SOURCE EXTRACT:

▬▬▬

But what if some of the items you purchased during the holiday season didn’t work out? Maybe you decided to treat yourself to new boots, only when they arrived at your door, they didn’t fit. Or maybe your kids aren’t loving their new electronics and want to swap them for something else.

The good news is that most retailers offer an extended window for holiday returns. But that window may be closing sooner than you’d think. If you have holiday purchases to return, the time to get moving is now.

Don’t lose out

Chances are, you worked hard to save up for your holiday purchases, or you stretched your budget or gave up other things to afford them. The last thing you want is to get stuck with items that aren’t of good use to you because you missed the return window.

Now, the amount of time you have to return holiday gifts and purchases varies by retailer. Your best bet is to sort through your returns, see which stores or sites they came from, and then look at each retailer’s return policy so you know what you’re dealing with.

In some cases, you may be able to return items at a local store and get refunded on the spot. In other cases, you might have to ship them back and wait for a refund to follow. Either way, there’s an end date beyond which retailers won’t accept holiday returns, so make a list with those deadlines so you don’t miss them.

▬▬▬

[Rows excerpted from a collection]

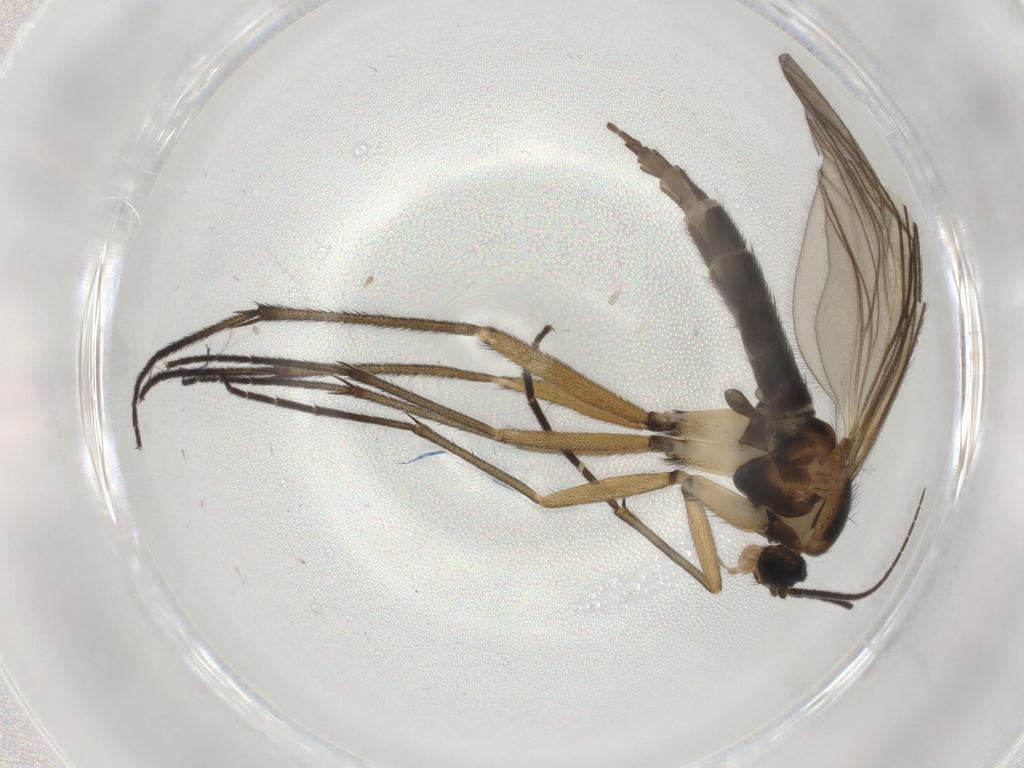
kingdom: Animalia
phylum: Arthropoda
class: Insecta
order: Diptera
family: Sciaridae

▬▬▬

TO DO:
A. In the holiday returns text, rewrite everything from "Don’t lose out" down to "don’t miss them.", substituting "return period" for "return window".
B. Pick up the holiday returns text after its last sentence and keep writing.
The rows play no part in this.

RESPONSES TO THE EXERCISE:
A.
Don’t lose out

Chances are, you worked hard to save up for your holiday purchases, or you stretched your budget or gave up other things to afford them. The last thing you want is to get stuck with items that aren’t of good use to you because you missed the return period.

Now, the amount of time you have to return holiday gifts and purchases varies by retailer. Your best bet is to sort through your returns, see which stores or sites they came from, and then look at each retailer’s return policy so you know what you’re dealing with.

In some cases, you may be able to return items at a local store and get refunded on the spot. In other cases, you might have to ship them back and wait for a refund to follow. Either way, there’s an end date beyond which retailers won’t accept holiday returns, so make a list with those deadlines so you don’t miss them.

B.
Meanwhile, here are some holiday return policies from popular retailers you may have shopped at:

Target will accept returns for most electronics and entertainment items purchased between Oct. 6 and Dec. 25 through Jan. 24.Walmart will accept returns for most purchases between Oct. 1 and Dec. 31 through Jan. 31.Amazon will accept returns for most items purchased between Oct. 11 and Dec. 25 through Jan. 31.

Read the fine print

Many retailers will let you return holiday purchases at no cost whatsoever. But some retailers do charge a return shipping or restocking fee. It’s important to see if you’ll be subject to one, as that might prompt you to keep an item you’re on the fence about.

Let’s say you bought a $20 sweater for your daughter that she likes but doesn’t love. Your first inclination may be to return it and get your money back. But if you’ll be charged a $10 restocking fee to return that sweater, you may decide to just keep it, since at that point, it’s effectively a $10 purchase.

You might also avoid shipping charges in some cases by returning items to a store instead of through a courier. That’s why it pays to read the fine print and see what options you have.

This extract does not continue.